2. Mitigate Your Damages.
People often fail to realize that they have a legal duty to mitigate their damages when a loss occurs. “Mitigating your damages” means you are making your damages less severe or cost less. For example, if you have a car wreck and you have a broken leg that needs surgery to heal, you must mitigate your damages by having the surgery. You cannot claim exorbitant amounts of pain and suffering because you had to walk on a broken leg. You should have fixed your leg. Similarly, if a storm causes roof damage to your home and you are aware that rain is leaking into your home, you have a duty to repair the roof to prevent further damage to your home such as mold. If you fail to mitigate your damages, an insurance company can argue that you are not entitled to the full extent of your damages because your actions led to your damages being greater than were otherwise necessary.

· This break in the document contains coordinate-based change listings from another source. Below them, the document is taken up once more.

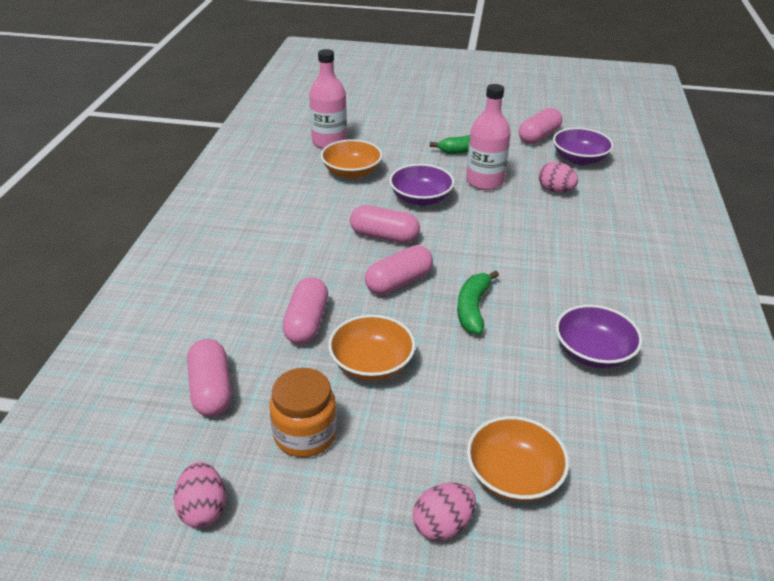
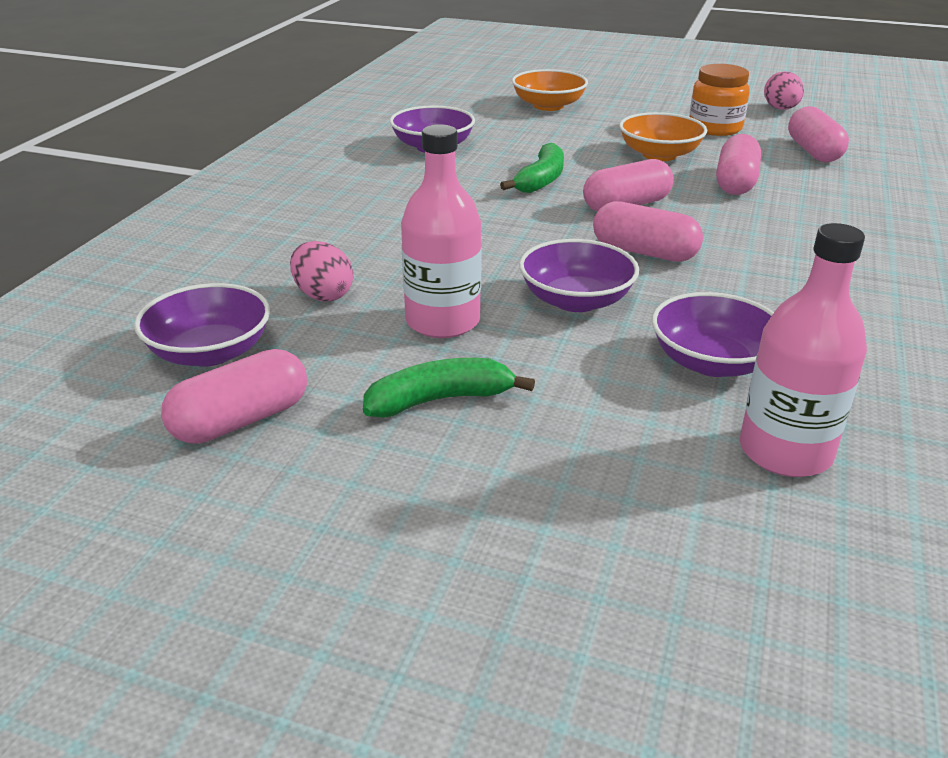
camera: 170 degrees left, 5 degrees down
orange bowl [321,139,383,179] -> purple bowl [652,292,774,377]
pink egg [413,483,476,541] -> none

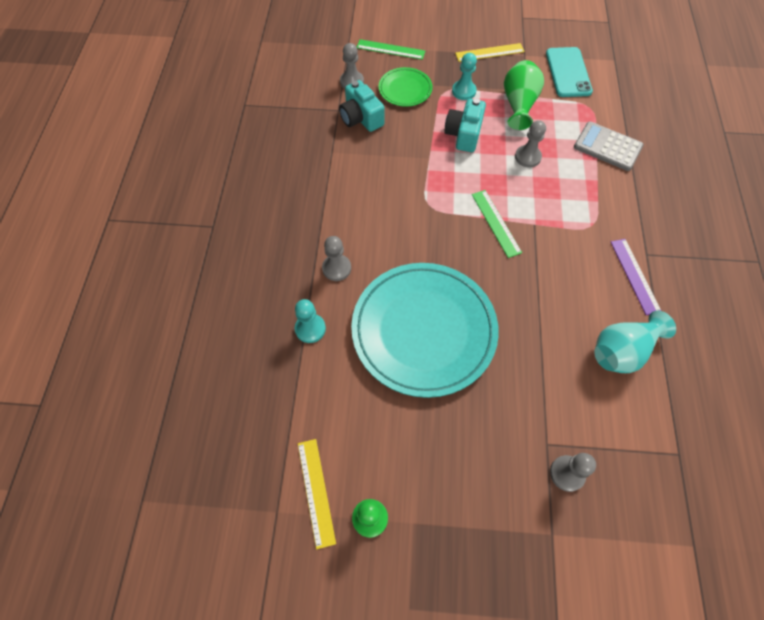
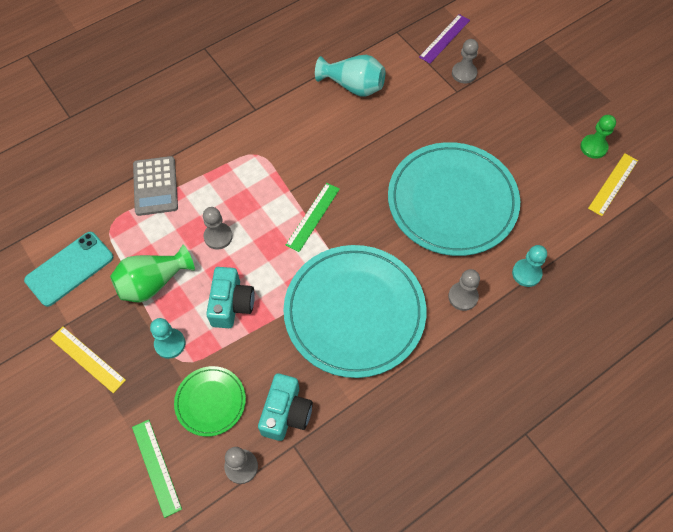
camera: 130 degrees left, 0 degrees up
turquoise camera [444,98,486,152] -> turquoise camera turned 60 degrees counterclockwise [206,267,255,328]
purple ruler [611,239,661,315] -> purple ruler moved to [419,14,470,63]
none -> turquoise plate [283,245,426,378]

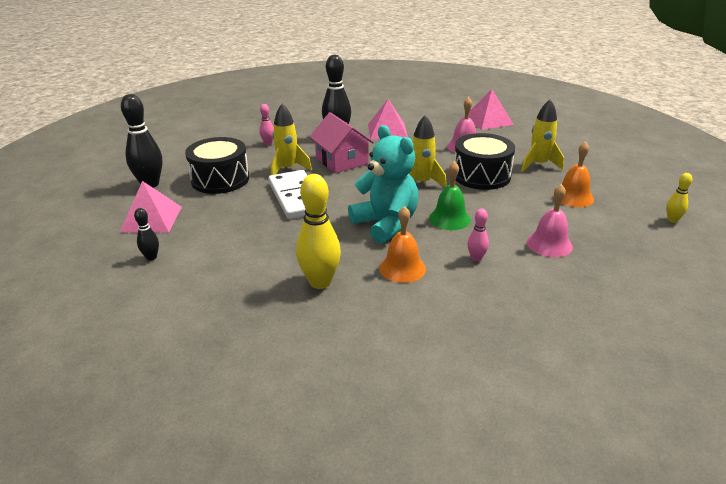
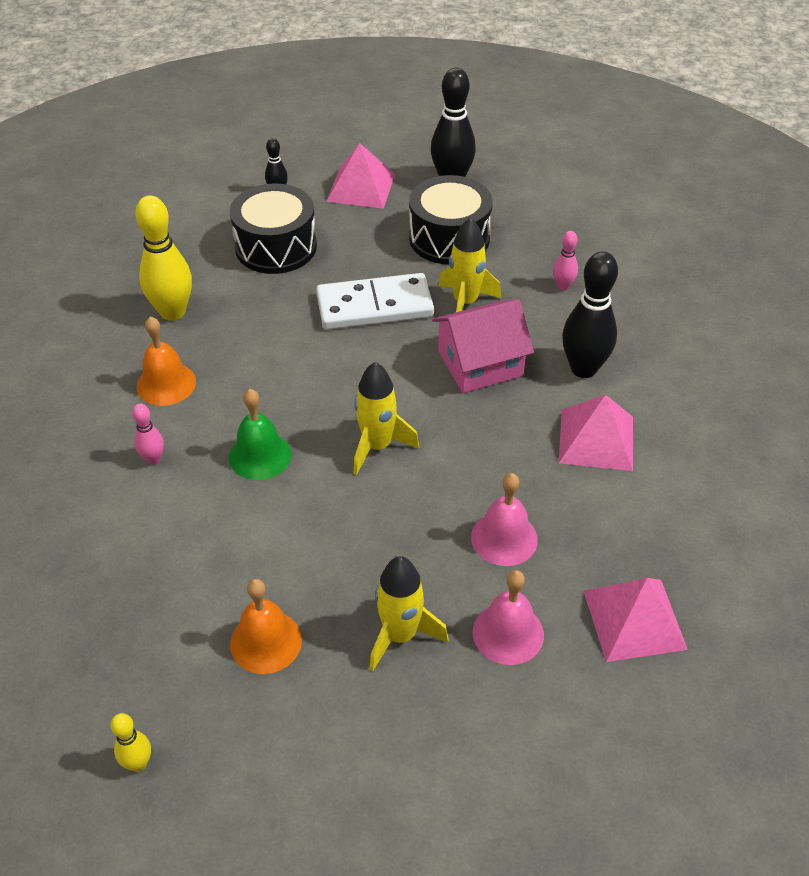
camera: 100 degrees right, 15 degrees up
turquoise teddy bear [348,125,418,244] -> none
black drum [454,133,515,190] -> black drum moved to [230,183,317,274]
pink bell [527,184,573,257] -> pink bell moved to [473,570,544,665]

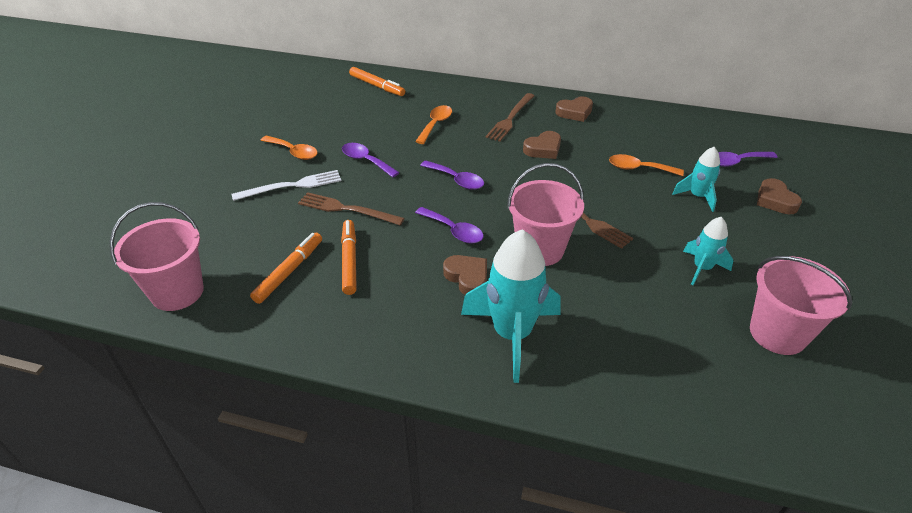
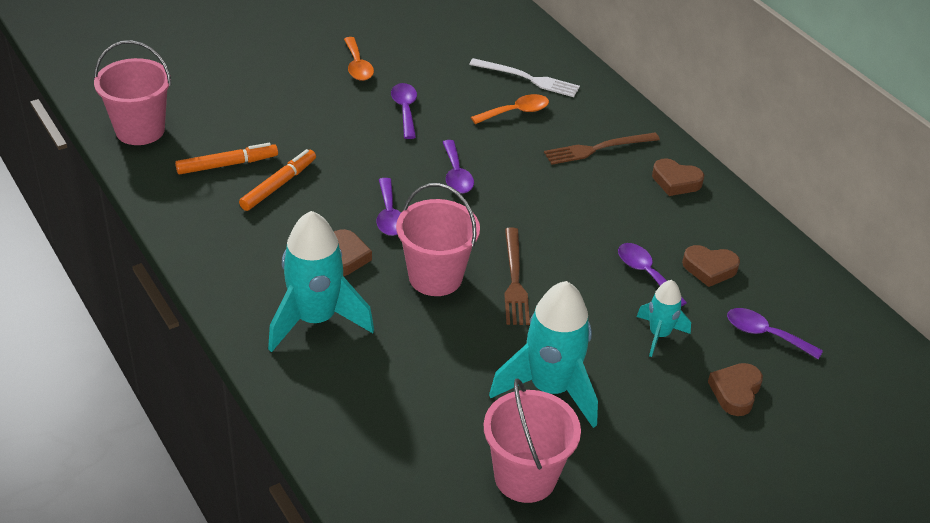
camera: 40 degrees right, 0 degrees up
white fork [232,170,341,201] -> white fork moved to [469,58,580,97]
brown fork [298,192,405,225] -> none
orange marker [349,67,405,96] -> none
brown heart [523,131,561,159] -> brown heart moved to [682,245,740,287]
orange spoon [609,154,684,176] -> purple spoon [618,243,687,307]
turquoise rocket [683,217,733,285] -> turquoise rocket [489,281,598,428], size x1.86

3. Cooperate With Your Insurance Company After a Loss
Generally, your insurance policy has a clause that states that you will cooperate with your insurance company when a claim is made. While disagreements will arise with your insurance company, you still have a duty to work with them while your claim is being processed. This duty also applies when a claim is made against you for a loss you may have caused (such as a car wreck that is your fault). You have a duty to help your insurance company when it requests information relating to the claim and if it requests for you to take action. Your insurance company can take away its coverage if you completely ignore it and refuse to cooperate with the claims process. This does not mean you have to agree with the insurance company’s evaluation of your. It simply means that you have to be a part of the claims process while the insurance company is undergoing its investigation.
These general rules will help protect your insurance coverage when a loss occurs. Follow these tips to help make sure that your insurance company can’t claim you’re not doing your part when you need them to do theirs.